La 3695 distant galaxy

The coordinates of N points are given (the coordinates are all positive numbers), and the maximum number of points can be on the boundary of a rectangle.

In the solution, several arrays are constructed, which are displayed in the figure.

First, two horizontal lines are enumerated.

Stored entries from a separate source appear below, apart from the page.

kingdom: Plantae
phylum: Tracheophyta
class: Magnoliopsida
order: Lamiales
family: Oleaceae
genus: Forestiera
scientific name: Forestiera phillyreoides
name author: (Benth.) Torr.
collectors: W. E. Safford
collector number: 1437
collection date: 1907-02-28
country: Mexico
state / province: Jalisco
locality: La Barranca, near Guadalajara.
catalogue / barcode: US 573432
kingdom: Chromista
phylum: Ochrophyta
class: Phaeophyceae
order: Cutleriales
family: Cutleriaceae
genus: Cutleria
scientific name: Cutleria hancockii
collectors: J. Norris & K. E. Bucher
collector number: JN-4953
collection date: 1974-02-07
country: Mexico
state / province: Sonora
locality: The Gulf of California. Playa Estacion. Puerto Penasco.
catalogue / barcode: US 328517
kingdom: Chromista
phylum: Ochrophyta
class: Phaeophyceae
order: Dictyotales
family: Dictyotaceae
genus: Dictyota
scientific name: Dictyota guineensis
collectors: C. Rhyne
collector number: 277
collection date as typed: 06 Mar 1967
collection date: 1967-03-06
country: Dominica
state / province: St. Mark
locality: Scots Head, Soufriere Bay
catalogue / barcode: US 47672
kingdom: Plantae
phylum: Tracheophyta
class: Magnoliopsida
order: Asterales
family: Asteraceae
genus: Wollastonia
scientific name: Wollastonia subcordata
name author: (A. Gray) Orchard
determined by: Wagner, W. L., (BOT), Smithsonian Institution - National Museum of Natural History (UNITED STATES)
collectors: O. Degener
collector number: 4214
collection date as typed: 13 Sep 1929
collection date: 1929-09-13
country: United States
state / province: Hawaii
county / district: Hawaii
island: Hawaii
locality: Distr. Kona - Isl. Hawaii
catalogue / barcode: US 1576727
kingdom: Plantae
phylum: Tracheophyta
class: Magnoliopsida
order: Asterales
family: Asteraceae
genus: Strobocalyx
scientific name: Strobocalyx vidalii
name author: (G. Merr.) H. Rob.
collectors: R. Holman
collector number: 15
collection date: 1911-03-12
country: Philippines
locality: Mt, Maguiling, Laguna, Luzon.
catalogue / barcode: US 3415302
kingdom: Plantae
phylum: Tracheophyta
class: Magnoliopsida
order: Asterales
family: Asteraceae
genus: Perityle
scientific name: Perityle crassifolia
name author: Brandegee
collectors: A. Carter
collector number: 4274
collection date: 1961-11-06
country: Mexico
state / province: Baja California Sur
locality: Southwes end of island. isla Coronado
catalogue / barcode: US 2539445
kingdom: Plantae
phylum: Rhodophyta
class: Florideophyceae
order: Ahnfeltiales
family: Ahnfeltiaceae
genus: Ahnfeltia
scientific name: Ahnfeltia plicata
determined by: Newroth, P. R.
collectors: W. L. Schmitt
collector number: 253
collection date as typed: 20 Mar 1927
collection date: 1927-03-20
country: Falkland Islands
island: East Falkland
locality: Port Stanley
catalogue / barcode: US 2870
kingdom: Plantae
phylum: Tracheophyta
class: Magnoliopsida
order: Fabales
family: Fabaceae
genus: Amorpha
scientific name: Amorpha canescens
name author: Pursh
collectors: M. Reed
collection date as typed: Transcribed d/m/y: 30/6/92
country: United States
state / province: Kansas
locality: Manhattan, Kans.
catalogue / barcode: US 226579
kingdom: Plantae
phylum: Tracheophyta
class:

Then left [I] indicates the point on the left of the vertical line I, and on [I] indicates the two horizontal lines on the vertical line I (not on the horizontal line) the number of points. on2 [I] indicates the number of points that are located between the two horizontal lines on the vertical line I plus the horizontal line boundary.

So the points on the rectangle frame are:

Left [J]-left [I] + on [I] + on2 [J]

Enumerate the right boundary vertical line J. After J is determined, maintain the maximum value of on [I]-left [I.

 

1 // # define local 2 # include <cstdio> 3 # include <cstring> 4 # include <algorithm> 5 using namespace STD; 6 7 const int maxn = 100 + 10; 8 int n, m, Y [maxn], on [maxn], on2 [maxn], left [maxn]; 9 10 struct point11 {12 int x, Y; 13 bool operator <(const point & RHs) const14 {15 return x <RHS. x; 16} 17} p [maxn]; 18 19 int solve () 20 {21 sort (p, p + n); 22 sort (Y, Y + n ); 23 m = unique (Y, Y + n)-y; // m is different from Y coordinate 24 if (M <= 2) 25 return N; 26 27 int ans = 0; 28 for (int A = 0; A <m; ++) 29 for (int B = a + 1; B <m; ++ B) 30 {31 int ymin = Y [a], Ymax = Y [B]; 32 33 // calculate left, on, on234 int K = 0; // K record the number of bars 35 for (INT I = 0; I <n; ++ I) 36 {37 if (I = 0 | P [I]. x! = P [I-1]. x) 38 {// This is a new vertical line 39 + + k; 40 on [k] = on2 [k] = 0; 41 left [k] = k = 0? 0: left [k-1] + on2 [k-1]-on [k-1]; 42} 43 If (P [I]. y> ymin & P [I]. Y <Ymax) 44 + + on [k]; 45 if (P [I]. y> = ymin & P [I]. Y <= Ymax) 46 + + on2 [k]; 47} 48 if (k <= 2) 49 return N; 50 51 int m = 0; 52 for (Int J = 1; j <= K; ++ J) 53 {54 ans = max (ANS, left [J] + on2 [J] + M ); 55 m = max (M, on [J]-left [J]); 56} 57} 58 59 return ans; 60} 61 62 int main (void) 63 {64 # ifdef local65 freopen ("rj5in.txt", "r", stdin); 66 # endif67 68 int Kase = 0; 69 while (scanf ("% d ", & n) = 1 & N) 70 {71 for (INT I = 0; I <n; ++ I) 72 {73 scanf ("% d ", & P [I]. x, & P [I]. y); 74 y [I] = P [I]. y; 75} 76 printf ("case % d: % d \ n", ++ Kase, solve (); 77} 78 return 0; 79}

Code Jun

 

Conclusion: The question in the big white book is wonderful, and you cannot fully understand the essence of the question after careful consideration. It must be because I am too weak to answer questions.